How Do We Tell Cyber Security Truths That Might Hurt?

In 1975, Edgser Dijkstra penned an iconic essay entitled “How Do We Tell Truths That Hurt?” In his piece, Dijkstra scolded the computing community for choosing to ignore several obvious facts. While answering endless ridiculous questions about the SolarWinds hack this past week, I decided it was time to re-read the master’s note. As I’d suspected, the parallels lined up – so I decided to serve up my own list of cyber security truths that might hurt. I hope this doesn’t spoil your day:

1 – Enterprise cyber security is one of the most difficult aspects of running a business. Observers who’ve never done this type of work do not understand the magnitude of the challenge.

2 – The easiest cyber security task involves breaking into software systems. This has become child’s play for anyone willing to take the time to plan their attack. Research that highlights attacks no longer impresses anyone.

3 – The best nation-state hackers, including from Russia, can break into anything they choose to target. They can do this at any time of their choosing, regardless of any defense in place.

4 – The tools we buy from commercial vendors are excellent at supporting specific tasks, but poor at developing a comprehensive security architecture that can truly stop a nation-state.

5 – Perimeter security – “the infantile disorder” – by now nearly 25 years old, is hopelessly inadequate to stop attacks, and yet this remains the basis for most protection architectures.

6 – Noticing that Trojans exist in complex software is much harder than it looks – and when planted by nation-states, are virtually impossible to detect, even with the best security tools.

7 – The task of stopping nation-state attacks is much too difficult for the typical under-funded and under-staffed IT Security team. This is an unfair fight, one that the nation-state wins every time.

8 – We can build no security discipline on the repeated mistakes of the Federal Government when it comes to cyber security. Today, they are essentially 100% useless in stopping attacks.

9 – Vendors who say they could have stopped the Russian attack on SolarWinds are just being ridiculous. If you are spreading this nonsense, then please stop.
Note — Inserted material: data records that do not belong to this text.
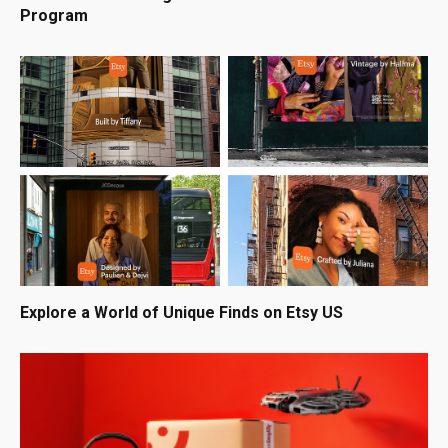
Program
Explore a World of Unique Finds on Etsy US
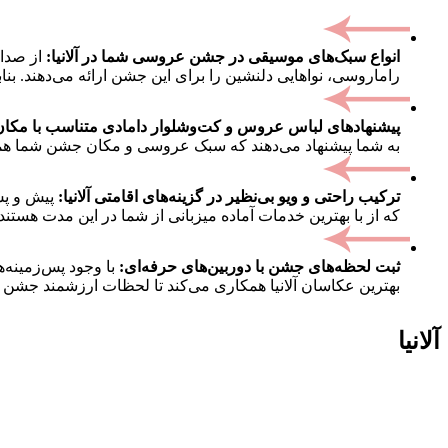
انواع سبک‌های موسیقی در جشن عروسی شما در آلانیا:
از صدا
راماروسی، نواهایی دلنشین را برای این جشن ارائه می‌دهند. بن
پیشنهادهای لباس عروس و کت‌وشلوار دامادی متناسب با مک
به شما پیشنهاد می‌دهند که سبک عروسی و مکان جشن شما هماهنگ
ترکیب راحتی و ویو بی‌نظیر در گزینه‌های اقامتی آلانیا:
پیش و پس
که از با بهترین خدمات آماده میزبانی از شما در این مدت هستند. از جمله این گزین
ثبت لحظه‌های جشن با دوربین‌های حرفه‌ای:
با وجود پس‌زمینه‌
بهترین عکاسان آلانیا همکاری می‌کند تا لحظات ارزشمند جشن شم
آلانیا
10 – SolarWinds is no different than any other company selling software. This hack could have happened to Google, Amazon, or you. Worse, many similar (currently invisible) hacks are ongoing now.

11 – Our only hope for a workable enterprise defense is to reduce the size, complexity, scale, and scope of the software we rely on. To build a strong house, you must have simple, solid bricks.

I’m sorry if my list hurts your 1Q21 product marketing plan, or if it contradicts your investigative reporting for tomorrow’s mainstream news cycle. But sadly, these points are in fact true. To that end, I’d like to close my little note with Dijkstra’s slightly snarky close to his own 1975 essay: “If the conjecture “you would rather I had not disturbed you with this” is correct, then you may add it to the list of uncomfortable truths.